Hi Natalie, thanks again for another good commentary. When I read your article on political accountability I immediately thought that it could also be applied to the public service - and beyond. Local bodies and big business exhibits the same malaise. Having dealt with public servants at both levels it’s apparent that talking the talk has very little substance when it comes to any kind of walking.
It quickly becomes obvious that the “Peter Principle” is rampant with incompetence on display at all levels.

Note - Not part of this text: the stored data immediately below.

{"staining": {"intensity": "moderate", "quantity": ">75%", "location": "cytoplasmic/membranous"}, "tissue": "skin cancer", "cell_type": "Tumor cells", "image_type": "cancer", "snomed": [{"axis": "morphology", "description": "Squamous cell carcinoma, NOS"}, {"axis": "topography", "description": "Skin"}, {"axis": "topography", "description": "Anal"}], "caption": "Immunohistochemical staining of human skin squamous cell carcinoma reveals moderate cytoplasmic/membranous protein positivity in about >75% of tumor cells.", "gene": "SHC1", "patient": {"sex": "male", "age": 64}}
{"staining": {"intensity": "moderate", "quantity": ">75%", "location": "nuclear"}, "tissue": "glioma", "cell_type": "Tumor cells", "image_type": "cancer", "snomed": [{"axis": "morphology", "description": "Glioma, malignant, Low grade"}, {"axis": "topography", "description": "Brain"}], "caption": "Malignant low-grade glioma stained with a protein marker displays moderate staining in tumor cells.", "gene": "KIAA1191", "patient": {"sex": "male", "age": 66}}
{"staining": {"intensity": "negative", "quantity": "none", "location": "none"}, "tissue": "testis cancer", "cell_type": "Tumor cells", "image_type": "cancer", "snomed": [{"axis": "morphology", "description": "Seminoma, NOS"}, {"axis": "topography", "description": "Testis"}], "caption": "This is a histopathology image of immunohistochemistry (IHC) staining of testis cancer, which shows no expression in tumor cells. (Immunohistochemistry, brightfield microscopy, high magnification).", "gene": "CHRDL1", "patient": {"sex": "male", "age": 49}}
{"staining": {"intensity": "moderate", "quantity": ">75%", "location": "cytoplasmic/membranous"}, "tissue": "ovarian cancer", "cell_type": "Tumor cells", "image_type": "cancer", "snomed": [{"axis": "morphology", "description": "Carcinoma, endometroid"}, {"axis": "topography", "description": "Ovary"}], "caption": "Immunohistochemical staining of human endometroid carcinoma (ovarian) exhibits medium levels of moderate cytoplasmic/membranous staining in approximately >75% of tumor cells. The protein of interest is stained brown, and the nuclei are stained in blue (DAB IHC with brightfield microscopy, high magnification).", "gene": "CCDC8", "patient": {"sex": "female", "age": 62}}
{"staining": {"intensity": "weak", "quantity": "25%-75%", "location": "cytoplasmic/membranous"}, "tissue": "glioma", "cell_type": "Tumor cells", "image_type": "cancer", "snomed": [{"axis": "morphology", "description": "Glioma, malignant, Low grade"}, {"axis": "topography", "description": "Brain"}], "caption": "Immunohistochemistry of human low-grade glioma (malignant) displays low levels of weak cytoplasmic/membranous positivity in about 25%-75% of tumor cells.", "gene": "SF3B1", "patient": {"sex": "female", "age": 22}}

It also appears that big business is afflicted. The CEO of Spark remains in her job despite presiding over a billion dollars loss in share value.
I disagree that failure of DEI measures is the core issue. After 75 years in all sorts of situations I would say it comes down to the quality of people. I’ve worked with and for some brilliant people and some drongos. Among the brilliant there were quite a few with little formal education. You can try and cultivate and train good leaders but you can’t regulate for it.
It is also apparent to me that in larger organisations the people at the top promote people with similar personalities. That might support your DEI concern but personality crosses racial and gender boundaries.
I wonder if we are the victims of our culture and being a small community. We tend to avoid confrontation and we don’t like to rock the boat or get offside with those around us. Robert McCulloch rails against the appointment of “mates” to senior public positions and to boards. Perhaps we’re too attached to being nice?